Director
John Moore
Cast
Seamus Davey-Fitzpatrick
Liev Schreiber
Julia Stiles Mia Farrow
Gore Gauge
Skin-o-Meter
Bottom Line
The Omen
(2006)
review by Died with Boots On

"When the Jews return to Zion, and a comet rips the sky, and the Holy Roman Empire rises, then you and I must die. From the eternal sea he rises, creating armies on either shore, turning man against his brother, till man exists no more." The spine of the Bible cracked open to the Book of Revelations, a Cardinal interprets the omens of the apocalypse as they are listed in the book, reeling off precursors to Armageddon. The stars falling from the skies is rendered by the space shuttle Columbia's crash landing, the mountains crumbling is represented by the collapse of the World Trade Center in the 9/11 attacks, and the waters rising from the oceans is equated with the devastating Hurricane Katrina. Also symptomatic of the end of time are the atrocities of the war in Iraq juxtaposed with the other telltale hearts. The film has a creepy sense of urgency because of the montage of our present day Sodom and Gomorrah, and especially since it acts like today, the sixth day of the sixth month of the sixth year, is the birth of the Anti-Christ. Simply put, we are all going to Hell in a hand basket.
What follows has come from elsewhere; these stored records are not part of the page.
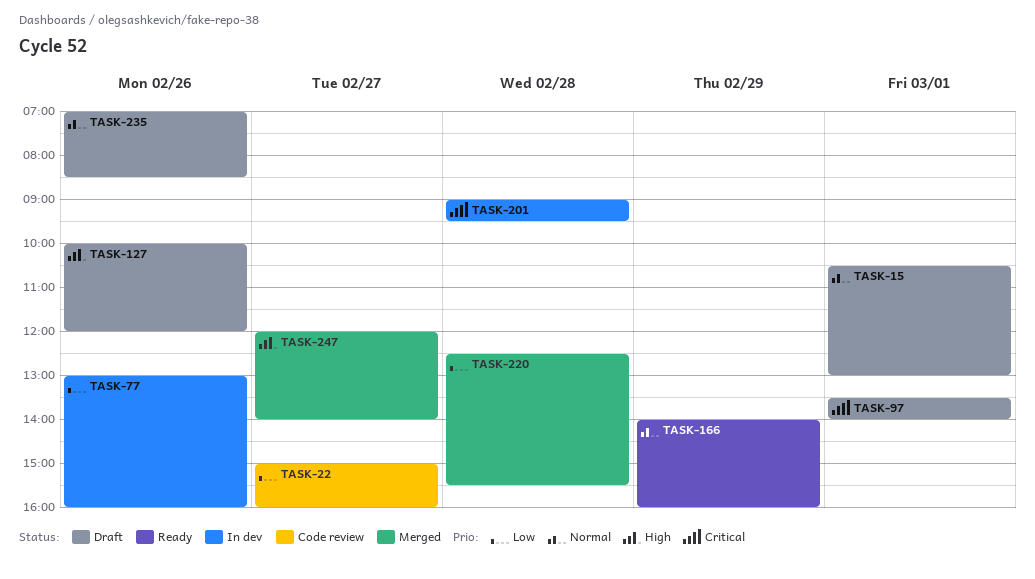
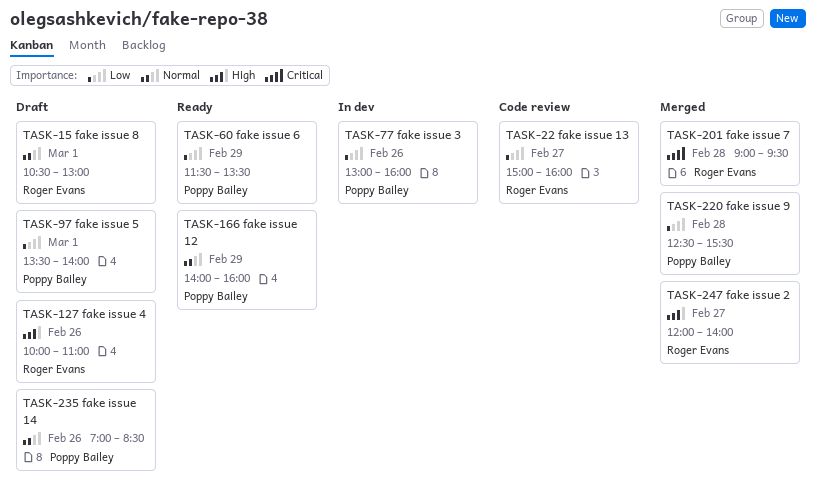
TASK-60: none -> present
TASK-97, priority: Critical -> Low
TASK-127, ends: 12:00 -> 11:00
TASK-201, status: In dev -> Merged

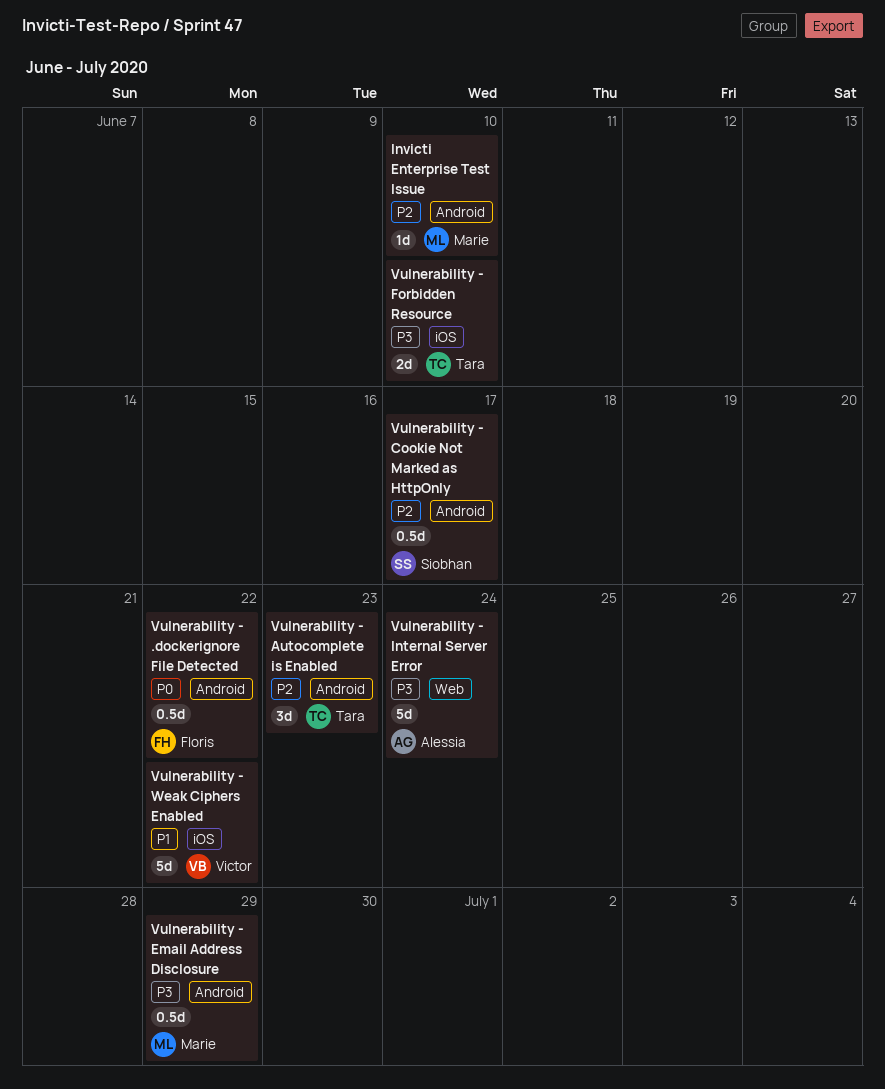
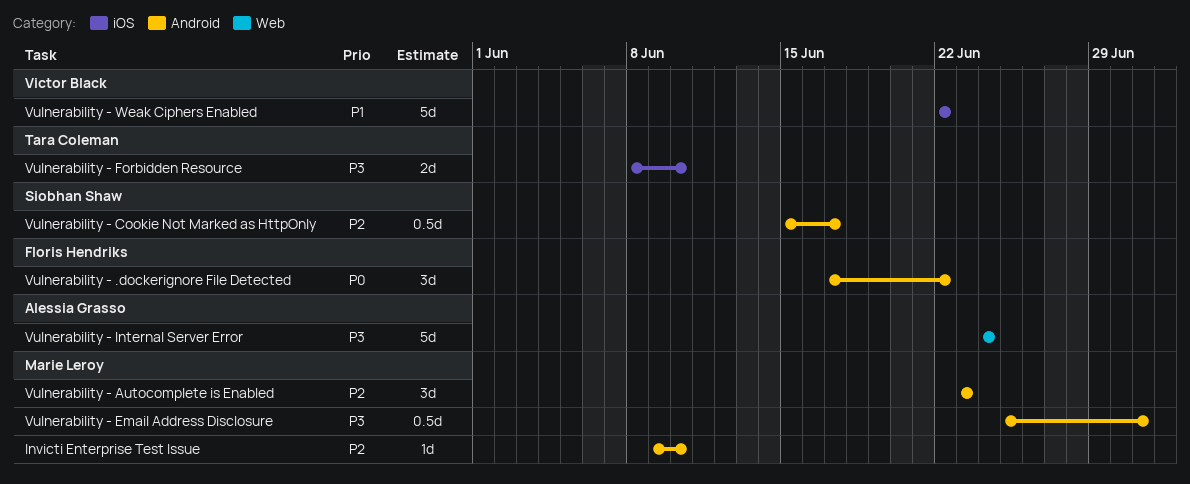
Vulnerability - .dockerignore File Detected, estimate: 0.5d -> 3d
Vulnerability - Autocomplete is Enabled, owner: Tara Coleman -> Marie Leroy
Vulnerability - Email Address Disclosure, due: Jun 29 -> Jul 1

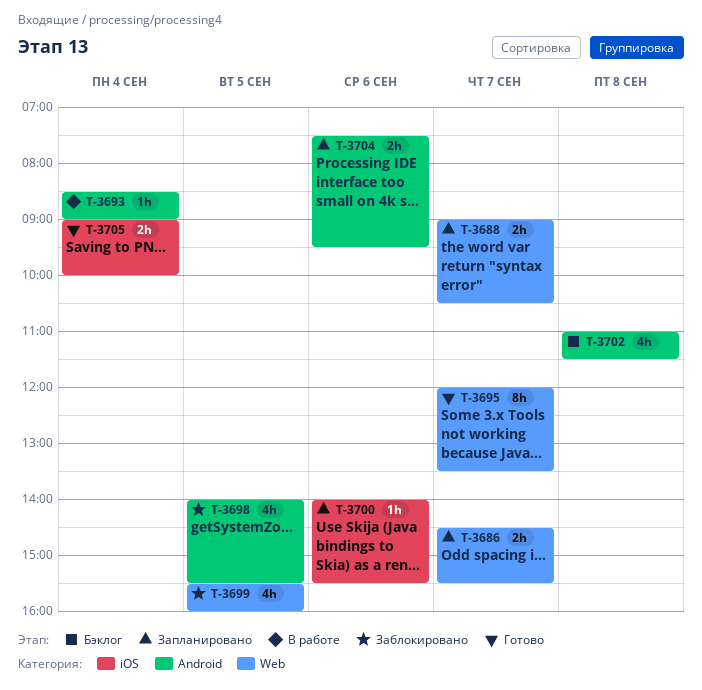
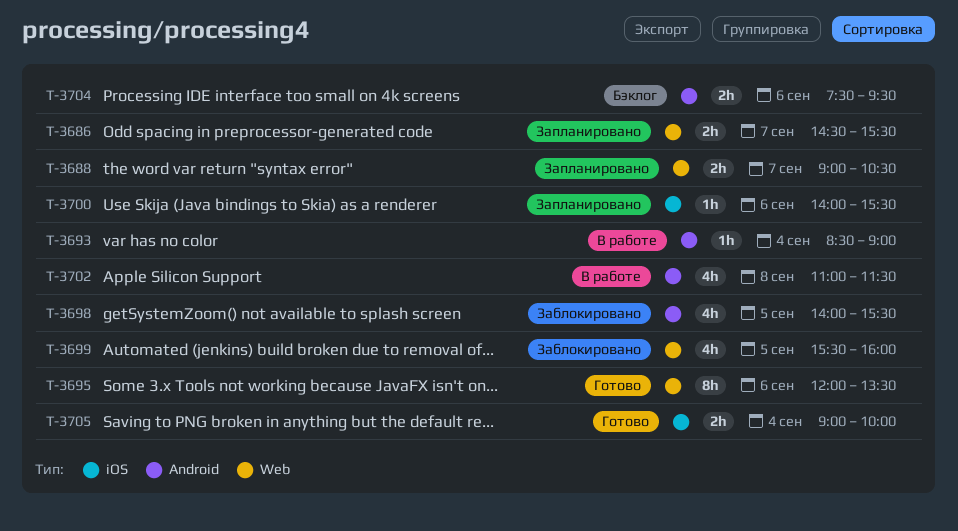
T-3695, day: Sep 7 -> Sep 6
T-3702, status: Бэклог -> В работе
T-3704, status: Запланировано -> Бэклог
"The Omen" is the lovechild of " The Ring 2 " and "Final Destination 3." The characters pilgrimage to the land of Damien's or Samara's birth in order to unlock the secrets of their past, while dropping like flies as part of Death's intricate design, each death forewarned in a snapshot taken by a perceptive photographer. See where they overlap? But don't fret, for "The Omen" is still ten times better than both of the other two combined.

The film begins with a politician's wife miscarrying her child after complications. The snarled up birth left her womb in shambles, and the priest who oversaw the birth guesses that she will never be able to carry a child again. Upon hearing this disheartening news, the husband effuses that a child would mean everything to his wife. The priest offers a deceitful and underhanded, yet forgivable, resolution. A child had been born at the same time as his own in the maternity ward, only this child killed its mother during labor, and no other family existed. Desperate, the husband, Mr. Robert Thorn (Schreiber), accepts the priest's offer to take the estranged child under his wing, if only for Mrs. Katherine Thorn (Stiles). Five years pass, and their son, little Damien (Davey-Fitzpatrick), is a perfect angel. After Damien's father becomes an ambassador to the United Kingdom, Damien is thrown a lofty birthday party with hundreds of guests and press coverage. Out of nowhere, the festivities come to an abrupt, hair-trigger halt as Damien's nanny announces her whereabouts from the roof the Thorn's palatial château. "It's all for you Damien," she yelps before plunging to the ground, recoiling as her neck snaps in her hand-fashioned noose.

Damien's new nanny, Mrs. Baylock (Farrow), is a psychotic monster with a hellhound at her feet who hails from one of the innermost rings of Hell, conspiring with the Thorn's little bundle of joy as he seeks to rise from the tides of his father's political empire and bring about the downfall of mankind. Not only that, but Damien has a friend in Death. People arresting Damien's plot have been marked, and are predestined to die as one domino snowballs into the other, his mushroom cloud billowing upward and outward.

"The Omen" is a great movie with great cinematography and a great score. It doesn't flat-line like many of its characters, but keeps in harmony with itself, building to each successive crescendo. Much of Richard Donner's original has been kept in tact, yet director John Moore artfully made use of his creative license and touched up the original with well-executed nuances, such as the topical anthology of events that would have any evangelist banging a tambourine in the middle of Times Square. And yes, let the record show that I, Chris Tharp, in the face of superstitious adversity, saw "The Omen" on the day for which it was intended, 6/6/06. As I have been writing, the clock has struck midnight, and the world still turns. At any rate, "The Omen" is a visually beautiful and atmospherically horrifying doomsday picture that grabs you by the throat and never loosens its grip, a picture that will surely stand the test of time for different reasons than its former self.